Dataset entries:
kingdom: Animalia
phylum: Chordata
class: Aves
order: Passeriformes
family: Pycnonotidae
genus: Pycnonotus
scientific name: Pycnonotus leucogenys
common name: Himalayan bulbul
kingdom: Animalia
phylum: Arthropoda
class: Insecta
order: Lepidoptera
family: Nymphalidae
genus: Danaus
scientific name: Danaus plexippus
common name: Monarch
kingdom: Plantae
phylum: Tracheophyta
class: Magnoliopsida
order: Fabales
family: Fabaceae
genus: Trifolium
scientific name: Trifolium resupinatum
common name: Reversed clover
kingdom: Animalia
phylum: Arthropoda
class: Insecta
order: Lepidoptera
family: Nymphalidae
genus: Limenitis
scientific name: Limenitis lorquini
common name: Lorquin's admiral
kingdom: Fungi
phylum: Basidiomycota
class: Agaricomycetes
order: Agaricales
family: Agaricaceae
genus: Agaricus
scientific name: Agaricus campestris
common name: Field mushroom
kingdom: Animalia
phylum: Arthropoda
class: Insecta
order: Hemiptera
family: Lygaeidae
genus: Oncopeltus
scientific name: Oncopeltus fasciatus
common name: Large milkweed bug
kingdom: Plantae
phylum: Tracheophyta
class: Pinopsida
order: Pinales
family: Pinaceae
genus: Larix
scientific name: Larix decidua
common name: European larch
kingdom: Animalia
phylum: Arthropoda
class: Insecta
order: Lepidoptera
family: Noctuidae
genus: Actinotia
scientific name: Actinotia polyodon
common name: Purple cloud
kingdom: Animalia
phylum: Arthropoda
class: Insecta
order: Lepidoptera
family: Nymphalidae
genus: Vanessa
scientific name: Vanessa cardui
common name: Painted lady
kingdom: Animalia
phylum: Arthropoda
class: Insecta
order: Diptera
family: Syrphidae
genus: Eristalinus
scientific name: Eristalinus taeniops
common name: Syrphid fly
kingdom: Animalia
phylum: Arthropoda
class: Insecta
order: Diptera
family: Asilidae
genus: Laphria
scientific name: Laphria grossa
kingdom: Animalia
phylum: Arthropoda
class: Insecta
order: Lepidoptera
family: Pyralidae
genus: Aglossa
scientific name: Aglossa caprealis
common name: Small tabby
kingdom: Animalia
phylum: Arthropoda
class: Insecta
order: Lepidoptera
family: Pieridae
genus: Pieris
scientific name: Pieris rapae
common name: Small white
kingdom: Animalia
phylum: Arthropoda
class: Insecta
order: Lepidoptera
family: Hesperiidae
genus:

* YOUR GOAL *
Can you reproduce word for word the lines starting at the one that contains "common name: Field mushroom" and ending at the one that contains "family: Noctuidae", including both of those lines?

* ANSWER TO THIS EXERCISE *
common name: Field mushroom
kingdom: Animalia
phylum: Arthropoda
class: Insecta
order: Hemiptera
family: Lygaeidae
genus: Oncopeltus
scientific name: Oncopeltus fasciatus
common name: Large milkweed bug
kingdom: Plantae
phylum: Tracheophyta
class: Pinopsida
order: Pinales
family: Pinaceae
genus: Larix
scientific name: Larix decidua
common name: European larch
kingdom: Animalia
phylum: Arthropoda
class: Insecta
order: Lepidoptera
family: Noctuidae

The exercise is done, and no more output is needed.